Marco Aurélio de Oliveira (born 22 July 1972), commonly known as Marcão, is a Brazilian football manager and former player who played as a defensive midfielder. He is the current assistant manager of Fluminense.

Playing career
Marcão was born in Petrópolis, Rio de Janeiro, and finished his formation with Bangu. He made his first team debut on 5 March 1989, starting in a 0–0 Campeonato Carioca home draw against Americano.

After establishing himself as a starter for the club and subsequently serving loan stints at Criciúma, Vasco da Gama and Bragantino, Marcão joined Fluminense in 1999. At the latter club he was an immediate first-choice, appearing in 333 matches and scoring 12 goals during his first spell.

In August 2005, Marcão moved abroad and joined Al-Ittihad Doha in Qatar. In September, however, he returned to Flu after failing to adapt to the new country, and appeared regularly until the end of 2006, when he was released.

Marcão subsequently represented Cabofriense (two stints), Juventude, Joinville and CFZ do Rio before returning to Bangu in 2009. He retired with the latter club in March 2011, aged 38.

Managerial career
Immediately after retiring Marcão took up coaching, being named manager of his last club Bangu. He was sacked on 30 January 2012, and was appointed at the helm of Bonsucesso on 14 February.

On 26 April 2012, Marcão was announced as the new manager of Ríver, but was sacked with a month in charge. On 12 December of the following year, he returned to Fluminense as an assistant manager.

**Job 1:** In the records, give again the lines from the line with "Sicherheit & Verantwortung" to the line with "Wettanbieter-Tests und umfassendes", substituting "Anbieter" for "Buchmacher" and leaving all else unchanged.

**Listed records:**
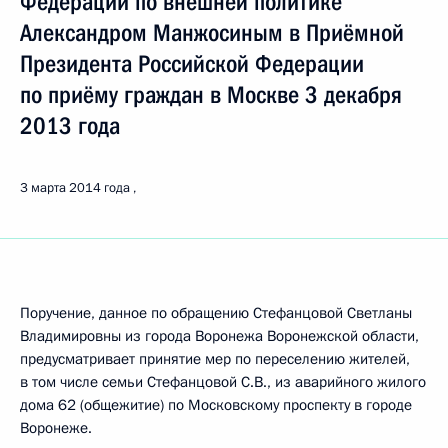
Федерации по внешней политике
Александром Манжосиным в Приёмной
Президента Российской Федерации
по приёму граждан в Москве 3 декабря
2013 года
3 марта 2014 года
Поручение, данное по обращению Стефанцовой Светланы
Владимировны из города Воронежа Воронежской области,
предусматривает принятие мер по переселению жителей,
в том числе семьи Стефанцовой С.В., из аварийного жилого
дома 62 (общежитие) по Московскому проспекту в городе
Воронеже.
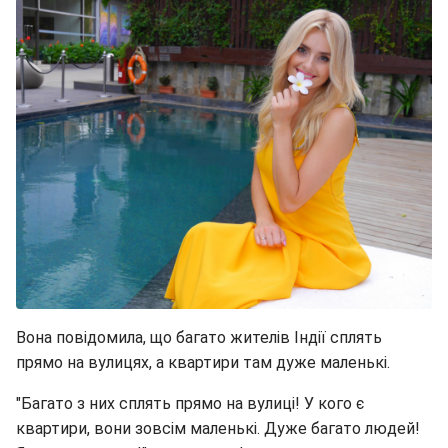
Вона повідомила, що багато жителів Індії сплять
прямо на вулицях, а квартири там дуже маленькі.
"Багато з них сплять прямо на вулиці! У кого є
квартири, вони зовсім маленькі. Дуже багато людей!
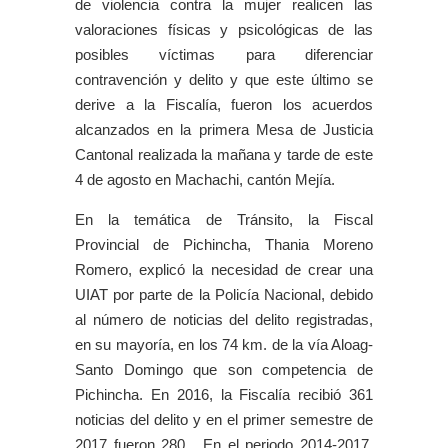
de violencia contra la mujer realicen las
valoraciones físicas y psicológicas de las
posibles víctimas para diferenciar
contravención y delito y que este último se
derive a la Fiscalía, fueron los acuerdos
alcanzados en la primera Mesa de Justicia
Cantonal realizada la mañana y tarde de este
4 de agosto en Machachi, cantón Mejía.
En la temática de Tránsito, la Fiscal
Provincial de Pichincha, Thania Moreno
Romero, explicó la necesidad de crear una
UIAT por parte de la Policía Nacional, debido
al número de noticias del delito registradas,
en su mayoría, en los 74 km. de la vía Aloag-
Santo Domingo que son competencia de
Pichincha. En 2016, la Fiscalía recibió 361
noticias del delito y en el primer semestre de
2017 fueron 280. En el periodo 2014-2017,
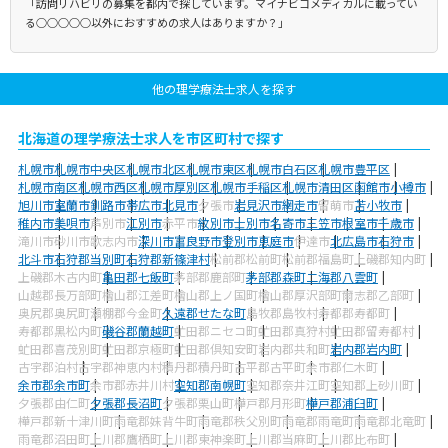
「訪問リハビリの募集を都内で探しています。マイナビコメディカルに載ってい
る○○○○○以外におすすめの求人はありますか？」
他の理学療法士求人を探す
北海道の理学療法士求人を市区町村で探す
札幌市
札幌市中央区
札幌市北区
札幌市東区
札幌市白石区
札幌市豊平区
札幌市南区
札幌市西区
札幌市厚別区
札幌市手稲区
札幌市清田区
函館市
小樽市
旭川市
室蘭市
釧路市
帯広市
北見市
夕張市
岩見沢市
網走市
留萌市
苫小牧市
稚内市
美唄市
芦別市
江別市
赤平市
紋別市
士別市
名寄市
三笠市
根室市
千歳市
滝川市
砂川市
歌志内市
深川市
富良野市
登別市
恵庭市
伊達市
北広島市
石狩市
北斗市
石狩郡当別町
石狩郡新篠津村
松前郡松前町
松前郡福島町
上磯郡知内町
上磯郡木古内町
亀田郡七飯町
茅部郡鹿部町
茅部郡森町
二海郡八雲町
山越郡長万部町
檜山郡江差町
檜山郡上ノ国町
檜山郡厚沢部町
爾志郡乙部町
奥尻郡奥尻町
瀬棚郡今金町
久遠郡せたな町
島牧郡島牧村
寿都郡寿都町
寿都郡黒松内町
磯谷郡蘭越町
虻田郡ニセコ町
虻田郡真狩村
虻田郡留寿都村
虻田郡喜茂別町
虻田郡京極町
虻田郡倶知安町
岩内郡共和町
岩内郡岩内町
古宇郡泊村
古宇郡神恵内村
積丹郡積丹町
古平郡古平町
余市郡仁木町
余市郡余市町
余市郡赤井川村
空知郡南幌町
空知郡奈井江町
空知郡上砂川町
夕張郡由仁町
夕張郡長沼町
夕張郡栗山町
樺戸郡月形町
樺戸郡浦臼町
樺戸郡新十津川町
雨竜郡妹背牛町
雨竜郡秩父別町
雨竜郡雨竜町
雨竜郡北竜町
雨竜郡沼田町
上川郡鷹栖町
上川郡東神楽町
上川郡当麻町
上川郡比布町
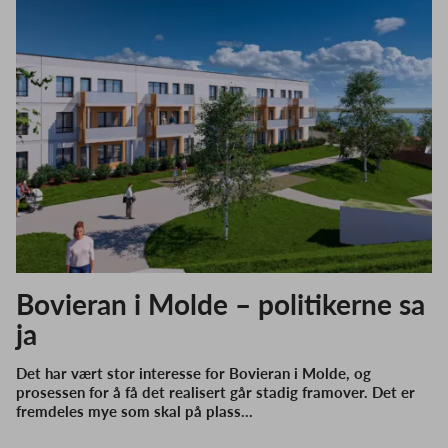
Bovieran i Molde – politikerne sa
ja
Det har vært stor interesse for Bovieran i Molde, og
prosessen for å få det realisert går stadig framover. Det er
fremdeles mye som skal på plass…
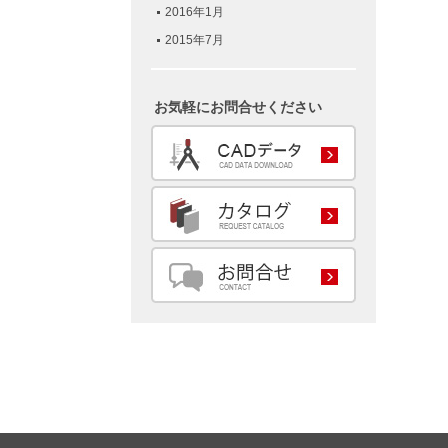
2016年1月
2015年7月
お気軽にお問合せください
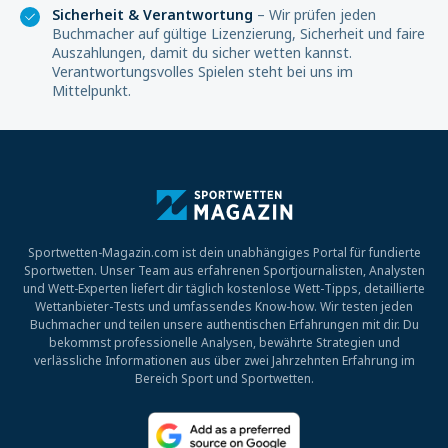
Sicherheit & Verantwortung
– Wir prüfen jeden
Buchmacher auf gültige Lizenzierung, Sicherheit und faire
Auszahlungen, damit du sicher wetten kannst.
Verantwortungsvolles Spielen steht bei uns im
Mittelpunkt.
Sportwetten-Magazin.com ist dein unabhängiges Portal für fundierte
Sportwetten. Unser Team aus erfahrenen Sportjournalisten, Analysten
und Wett-Experten liefert dir täglich kostenlose Wett-Tipps, detaillierte
Wettanbieter-Tests und umfassendes Know-how. Wir testen jeden
Buchmacher und teilen unsere authentischen Erfahrungen mit dir. Du
bekommst professionelle Analysen, bewährte Strategien und
verlässliche Informationen aus über zwei Jahrzehnten Erfahrung im
Bereich Sport und Sportwetten.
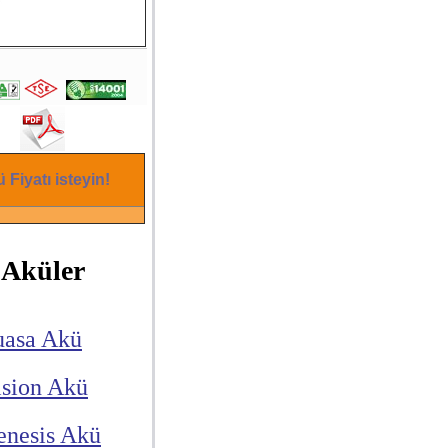
 Fiyatı isteyin!
Aküler
uasa Akü
ision Akü
enesis Akü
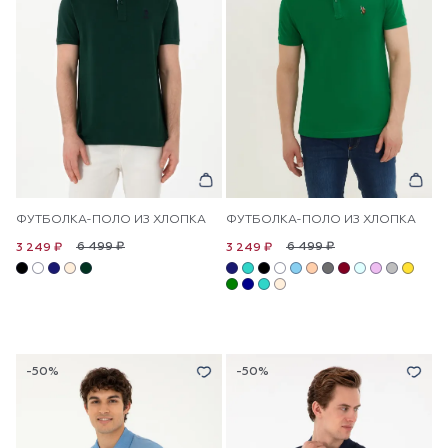
ФУТБОЛКА-ПОЛО ИЗ ХЛОПКА
ФУТБОЛКА-ПОЛО ИЗ ХЛОПКА
6 499 ₽
6 499 ₽
3 249 ₽
3 249 ₽
-50%
-50%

**Job 2:** Copy the passage of the text about Marcão from "After establishing himself" to "he was released.".

**Response 1:**
Sicherheit & Verantwortung
– Wir prüfen jeden
Anbieter auf gültige Lizenzierung, Sicherheit und faire
Auszahlungen, damit du sicher wetten kannst.
Verantwortungsvolles Spielen steht bei uns im
Mittelpunkt.
Sportwetten-Magazin.com ist dein unabhängiges Portal für fundierte
Sportwetten. Unser Team aus erfahrenen Sportjournalisten, Analysten
und Wett-Experten liefert dir täglich kostenlose Wett-Tipps, detaillierte
Wettanbieter-Tests und umfassendes Know-how. Wir testen jeden

**Response 2:**
After establishing himself as a starter for the club and subsequently serving loan stints at Criciúma, Vasco da Gama and Bragantino, Marcão joined Fluminense in 1999. At the latter club he was an immediate first-choice, appearing in 333 matches and scoring 12 goals during his first spell.

In August 2005, Marcão moved abroad and joined Al-Ittihad Doha in Qatar. In September, however, he returned to Flu after failing to adapt to the new country, and appeared regularly until the end of 2006, when he was released.